Giorgio Mulè ANSA - SHEHAB AMED/ARCHIVIO
Pubblicato il 09-01-2018

La nostra vocazione e dunque la vocazione dell’uomo, per dirla con Francesco, deve essere quella di richiamare gli smarriti

Ritornare a Francesco, avere il coraggio di incamminarsi sulle strade impervie della nostra quotidianità e sfidare le convenzioni: avere pace per dare pace. La più grande sfida alla quale è chiamato l’uomo in terra è proprio questa: darsi pace con la coerenza dei comportamenti e con la rinuncia all’egoismo.

Troppe volte si invoca la pace, per ricucire uno strappo in famiglia o per ricomporre le grandi fratture del mondo, senza avere compreso che nulla può avvenire se non c’è pace dentro di noi. Francesco non saluta invocando il Signore, ma sollecita l’uomo a essere in grado di tendere a Lui nell’unica maniera possibile: avere una condizione dell’animo pacificato. E dunque: pace e bene! La pace diventa corazza, la misericordia che ne discende l’arma più efficace per fare breccia nei cuori induriti.

Questa è l’essenza della pace ed è nella visione di un apparente ossimoro che si traduce nella creazione e nell'esistenza di un guerriero di pace.

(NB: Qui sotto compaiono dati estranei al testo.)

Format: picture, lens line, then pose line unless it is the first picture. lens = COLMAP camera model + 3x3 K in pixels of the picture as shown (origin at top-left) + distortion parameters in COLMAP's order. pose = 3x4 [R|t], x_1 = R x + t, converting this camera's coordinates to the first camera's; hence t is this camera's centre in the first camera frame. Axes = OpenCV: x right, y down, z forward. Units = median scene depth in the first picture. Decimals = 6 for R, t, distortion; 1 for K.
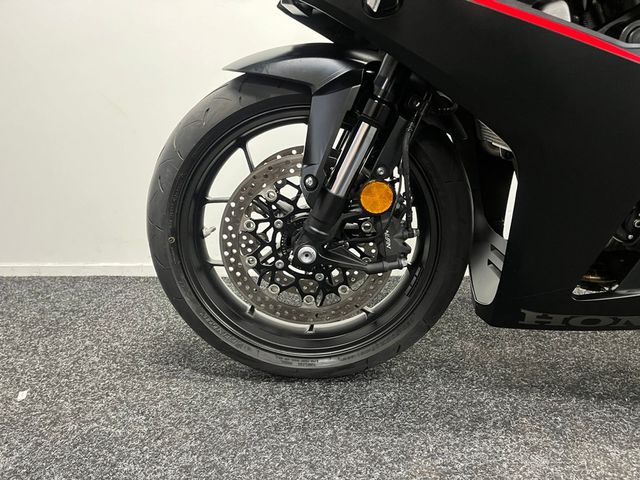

Questa visione non è cristiana ma è autenticamente laica, perché prescinde dal credo e si fonda sul rispetto dell’io.

La nostra vocazione e dunque la vocazione dell’uomo, per dirla con Francesco, deve essere quella di “richiamare gli smarriti”. E gli “smarriti” sono gli uomini senza pace che non potranno mai essere portatori di bene. Sul cristiano grava dunque un compito gravoso: cercare la pace dentro se stesso per poter essere messaggero di pace. È un cammino non facile, anzi pieno di imprevisti. Ed è per questo, ancora una volta, che bisogna tornare a Francesco e ancorarsi al sogno in cui Dio gli consiglia il saluto da porgere a chiunque incontrasse: “Il Signore ti dia la pace”.